Several people had asked me where the Centre was and what it did. The relaunch in June 2017 give an ideal opportunity to showcase its activities. The Committee worked very hard to stage the event, officially opened by the Mayor of Stockton. It was a pleasure to see so many people from the community come to visit and see the artistic contributions of children from Glebe Primary School, who had entered a whole school competition to show aspects of life in Norton. The winning entries are now permanently displayed in the Centre.
Several milestones have passed since then. In autumn 2017 the day-to-day management was taken over by Onsite, who successfully oversee several other community centres. This has been a really positive move, as Onsite’s services include not only caretaking but also the Facebook account. The Facebook page has another 100 followers and likes, with more positive posts going out daily.

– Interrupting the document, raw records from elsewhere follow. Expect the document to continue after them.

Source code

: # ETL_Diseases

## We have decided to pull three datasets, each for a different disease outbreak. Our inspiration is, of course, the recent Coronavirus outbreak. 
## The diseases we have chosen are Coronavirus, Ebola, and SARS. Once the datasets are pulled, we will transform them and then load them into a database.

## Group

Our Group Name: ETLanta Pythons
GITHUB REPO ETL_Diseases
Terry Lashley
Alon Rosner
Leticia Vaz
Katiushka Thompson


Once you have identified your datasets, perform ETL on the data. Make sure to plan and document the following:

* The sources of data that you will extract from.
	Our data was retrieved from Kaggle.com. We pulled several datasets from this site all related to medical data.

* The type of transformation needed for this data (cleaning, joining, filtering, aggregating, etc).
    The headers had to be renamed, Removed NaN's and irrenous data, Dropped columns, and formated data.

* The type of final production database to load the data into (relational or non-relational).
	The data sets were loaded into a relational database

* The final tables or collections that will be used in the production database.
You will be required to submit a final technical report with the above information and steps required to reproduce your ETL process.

There have been 33 party bookings since November 2017, totaling one party per weekend. Onsite hope to increase this to two parties per weekend.
In June, the Committee successfully applied for Lottery Awards for All Funding of nearly £10k to refurbish the Centre’s kitchen. The first major refurbishment of the kitchen was completed in July and will be a huge resource for all of the Centre’s users.
And a huge goal was reached in July, when the Association achieved charitable status following an application to the Charity Commission. This will give the Association to apply for a range of grants in the future so its development can continue.
A lot has happened since early 2016 and I’ve had so much invaluable help and advice during this busy time, from my fellow Committee members, Councillors David and Norma Wilburn, my colleague James Hadman and Martin Landers and Lynn Paley from Onsite.
A major pleasure has been getting to know the committee members, hearing about their lives before retirement and their love of living on the Glebe. I particularly miss Maureen Watson, who sadly died last summer. Maureen worked as on the buses locally all her life, qualifying as a bus driver but choosing to stay as a clippy (for those younger readers, this role involved moving around the bus, taking payment for and issuing bus tickets). Maureen was one of the very first to move onto the estate in the early 1970s.
Maureen’s friend Pat Monkhouse has also become my friend. Pat has lived on the Estate for over 30 years and was a joineress at the former Hills Factory in Stockton. I always have a special place for Hills, as my late Grandad Albert Cavanagh worked for them until retirement. Hills made special accommodation for Grandad when he returned to Stockton, following over three years’ captivity as a POW in World War II.
So my initial apprehension about becoming Committee Chair was very misplaced. I’ve very much enjoyed taking part in the Centre’s development and partially overcome my dislike of public speaking, having had to do so twice, at the relaunch and our recent Annual General Meeting!